Department of Psychosocial Oncology and Palliative Care (POPC), Dana-Farber Cancer Institute, Boston, Massachusetts, USA.
J Palliat Med. 2021 Sep;24(9):1321-1333. doi: 10.1089/jpm.2020.0633. Epub 2021 Feb 19.
Quality measures of palliative and end-of-life care relevant to patients with advanced cancer have been developed, but few are in routine use. It is unclear which of these measures are most important for providing patient- and family-centered care and have high potential for improving quality of care. To prioritize process quality measures for assessing delivery of patient- and family-centered palliative and end-of-life cancer care in US Veterans Affairs (VA) health care facilities. A panel of 10 palliative and cancer care expert stakeholders (7 physicians, 2 nurses, 1 social worker) rated process quality measure concepts before and after a 1-day meeting.
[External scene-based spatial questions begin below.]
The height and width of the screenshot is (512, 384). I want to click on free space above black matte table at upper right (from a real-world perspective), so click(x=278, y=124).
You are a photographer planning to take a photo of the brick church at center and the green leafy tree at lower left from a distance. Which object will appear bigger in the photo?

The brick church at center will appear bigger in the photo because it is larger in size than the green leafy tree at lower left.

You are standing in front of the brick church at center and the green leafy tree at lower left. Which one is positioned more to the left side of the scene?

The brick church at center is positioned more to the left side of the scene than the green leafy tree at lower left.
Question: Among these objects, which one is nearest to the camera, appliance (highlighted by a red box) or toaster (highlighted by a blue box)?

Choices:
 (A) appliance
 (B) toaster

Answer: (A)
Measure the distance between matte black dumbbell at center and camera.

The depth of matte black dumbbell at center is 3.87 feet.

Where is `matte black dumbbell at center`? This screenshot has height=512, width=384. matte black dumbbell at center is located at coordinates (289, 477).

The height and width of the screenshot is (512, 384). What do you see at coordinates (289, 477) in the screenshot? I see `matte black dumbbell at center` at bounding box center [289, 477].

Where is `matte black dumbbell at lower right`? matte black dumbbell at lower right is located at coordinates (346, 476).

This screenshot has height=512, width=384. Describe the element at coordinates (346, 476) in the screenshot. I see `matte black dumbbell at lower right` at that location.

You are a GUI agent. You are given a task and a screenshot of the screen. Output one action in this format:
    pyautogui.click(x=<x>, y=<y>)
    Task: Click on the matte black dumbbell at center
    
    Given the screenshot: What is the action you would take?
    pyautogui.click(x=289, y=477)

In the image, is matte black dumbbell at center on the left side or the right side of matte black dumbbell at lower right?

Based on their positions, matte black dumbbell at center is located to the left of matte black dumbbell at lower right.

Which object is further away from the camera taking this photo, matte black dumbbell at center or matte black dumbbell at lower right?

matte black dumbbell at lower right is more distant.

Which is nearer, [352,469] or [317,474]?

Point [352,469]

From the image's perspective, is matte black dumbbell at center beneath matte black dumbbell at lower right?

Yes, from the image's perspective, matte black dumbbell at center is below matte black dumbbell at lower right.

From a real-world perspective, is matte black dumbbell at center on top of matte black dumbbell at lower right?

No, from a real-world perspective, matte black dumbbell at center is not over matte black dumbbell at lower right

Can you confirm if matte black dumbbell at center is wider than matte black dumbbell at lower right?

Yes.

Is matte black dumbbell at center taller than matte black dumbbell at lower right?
Panelists rated 64 measure concepts on a nine-point scale on: (1) importance to providing patient- and family-centered care, and (2) potential for quality improvement (QI). Panelists also nominated five highest priority measure concepts ("top 5") on each attribute. Panelists rated most measure concepts (54 premeeting, 56 post-meeting) as highly important to patient- and family-centered care (median rating ≥7). Considerably fewer (17 premeeting, 22 post-meeting) were rated as having high potential for QI. Measure concepts having postpanel median ratings ≥7 and nominated by one or more panelists as "top 5" on either attribute comprised a shortlist of 20 measure concepts. A panel of expert stakeholders helped prioritize 64 measure concepts into a shortlist of 20. Half of the shortlisted measures were related to communication about patient preferences and decision making, and half were related to symptom assessment and treatment.
已经制定了与晚期癌症患者相关的姑息治疗和临终关怀质量措施,但很少有措施在常规使用。目前尚不清楚这些措施中哪些对于提供以患者和家庭为中心的护理最为重要,以及哪些措施最有可能提高护理质量。 旨在确定美国退伍军人事务部(VA)医疗保健设施中评估以患者和家庭为中心的姑息治疗和临终关怀癌症护理提供情况的过程质量措施的优先级。 一个由 10 名姑息治疗和癌症护理专家利益相关者(7 名医生、2 名护士、1 名社会工作者)组成的小组在为期一天的会议之前和之后对过程质量测量概念进行了评估。 小组成员在九点量表上对 64 个测量概念进行了评估:(1)对提供以患者和家庭为中心的护理的重要性,以及(2)质量改进(QI)的潜力。小组成员还在每个属性上提名了五个最高优先级的测量概念(“前五名”)。 小组成员对大多数测量概念(会前 54 项,会后 56 项)的评分都很高,认为这些概念对以患者和家庭为中心的护理非常重要(中位数评分≥7)。认为具有较高QI潜力的要少得多(会前 17 项,会后 22 项)。在会后小组中位数评分≥7 且被一名或多名小组成员提名在任一项属性上作为“前五名”的测量概念组成了一个 20 项测量概念的短名单。 一个由专家利益相关者组成的小组帮助将 64 个测量概念确定为一个 20 项的短名单。短名单中的一半措施与患者偏好和决策沟通有关,另一半与症状评估和治疗有关。